Her hand went to her belly. How would he have looked by now, if he’d made it to full term? She’d always imagined it had been a he. She’d called him Little Bean.
The nightmares used to make her howl, all of it at once. She’d lost both Ant and the baby a thousand times over in her dreams. She’d drifted through her days back then like a ghost around her fiancé, Sanjay, thinking if she’d paid more attention to Ant’s ever-growing antisocial habits she might have noticed sooner that he liked a little more than a drink at the end of a long day. Her younger brother had always been more prone to wild nights out than her, but she’d thought he’d stopped all that to focus on med school. She should have checked up on him more frequently, asked him who he was with when he stopped picking up his phone at night. Maybe if she had, he wouldn’t have OD’d in a drunken haze, and she wouldn’t have been such a bad host for a baby.
What was Sanjay doing now? Did he even know she’d left New York? Gazing out of the window, she swore she saw his face in a cloud.
Sanjay had blamed their sudden split on her needing ‘proper care’ after losing the baby, but Ophelia knew he’d been looking for a way out of their engagement long before Ant’s death and the pregnancy. They were just too different, he a jazz musician in three different bands, she a medical professional. Their schedules had never aligned and neither had their priorities. The day he’d broken off the engagement she’d felt a strange kind of relief, as if losing the baby had saved them both somehow from compounding their mistakes.

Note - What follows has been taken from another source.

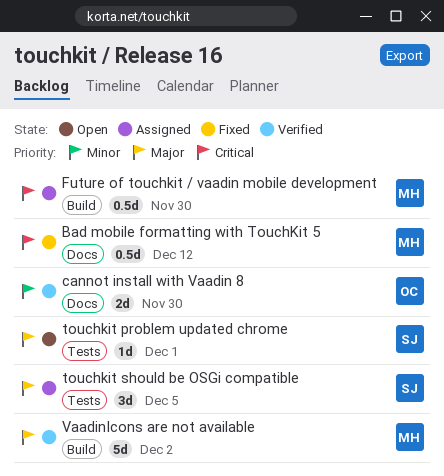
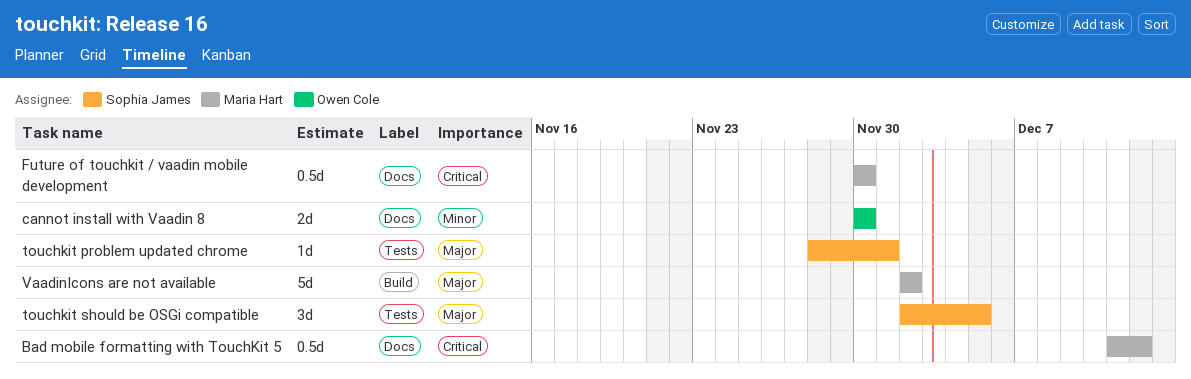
Future of touchkit / vaadin mobile development, label: Build -> Docs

She had never told anyone that, though. It would have sounded as though she hadn’t wanted to be a mother. She had wanted to be a mother, more than anything. Not like Sanjay. She’d always known his religious father had pressed him into proposing to her when she fell pregnant, but she’d still said yes. And he’d definitely been relieved when the miscarriage let him off the hook. No more Little Bean. No more engagement. No more Sanjay.

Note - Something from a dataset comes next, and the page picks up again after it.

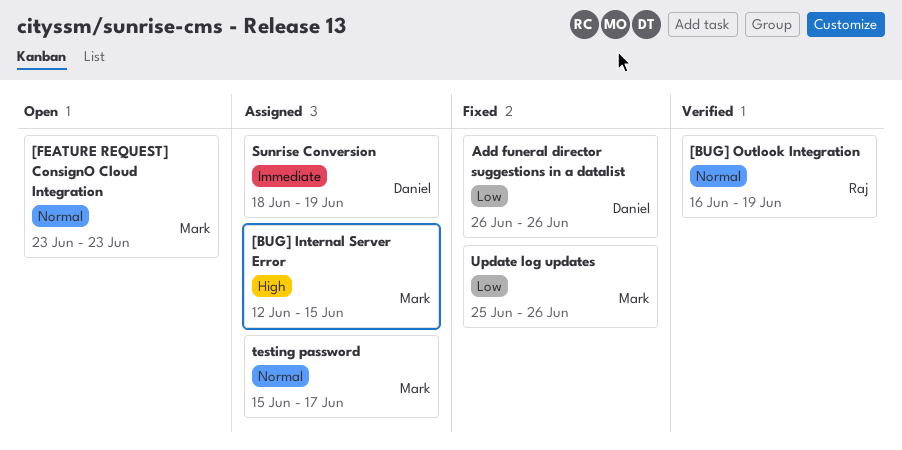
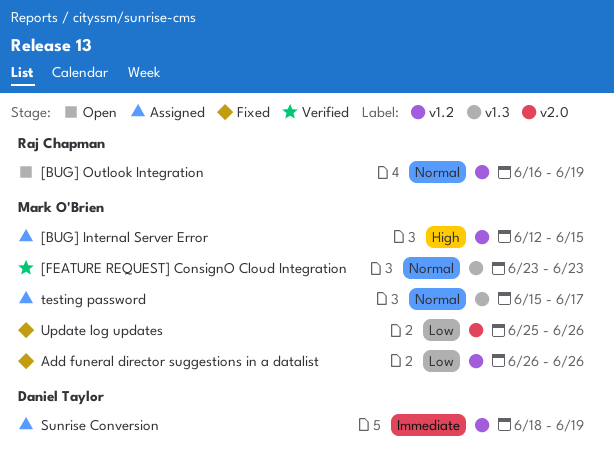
[BUG] Outlook Integration, status: Verified -> Open
[FEATURE REQUEST] ConsignO Cloud Integration, status: Open -> Verified
Add funeral director suggestions in a datalist, owner: Daniel Taylor -> Mark O'Brien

‘Just go clear your head, find your peace,’ her sweet, enduring mother, Cecelia, had said only this morning. ‘And come back rested and ready. Your father can’t wait for you to start this new chapter of our lives together. Ant would have been so proud of you.’
Ophelia couldn’t help but wonder if things would really be so peaceful where she was headed. She would still be surrounded by emergencies after all. She tried to picture the Clayborns. She knew from her research they were doctors and environmentalists, and local heroes.
She forgot her worries, suddenly, recalling Jax’s low, gravelly Montana drawl. It had come to her unsummoned from time to time since her interview with him and Dr Carson Fenway. Before that she’d never had a conversation with anyone who had a set of vintage skis mounted on the wall behind him, but it wasn’t just the décor of their million-dollar ski lodge that had stuck with her.
Jax was undeniably handsome. She recalled the way her words had caught in her throat, in spite of her cool demeanour, when she’d first logged on to the call and seen his piercing eyes, the slight dimple in his stubbled chin, the way his broad shoulders and big, strong arms filled out his sweater. He’d been consummately professional, and so had she, but there had been a moment at the end of their conversation, she swore, when they’d met each other’s eyes for a handful of long, silent seconds, seemingly just taking one another in, acknowledging a sudden shared shift in normality. It had left her feeling quite flustered for the rest of the day.
Thinking twice about the real-life Jax waiting for her at the airport, she hastily checked her mascara hadn’t streaked mid-flight. They were almost at Bozeman.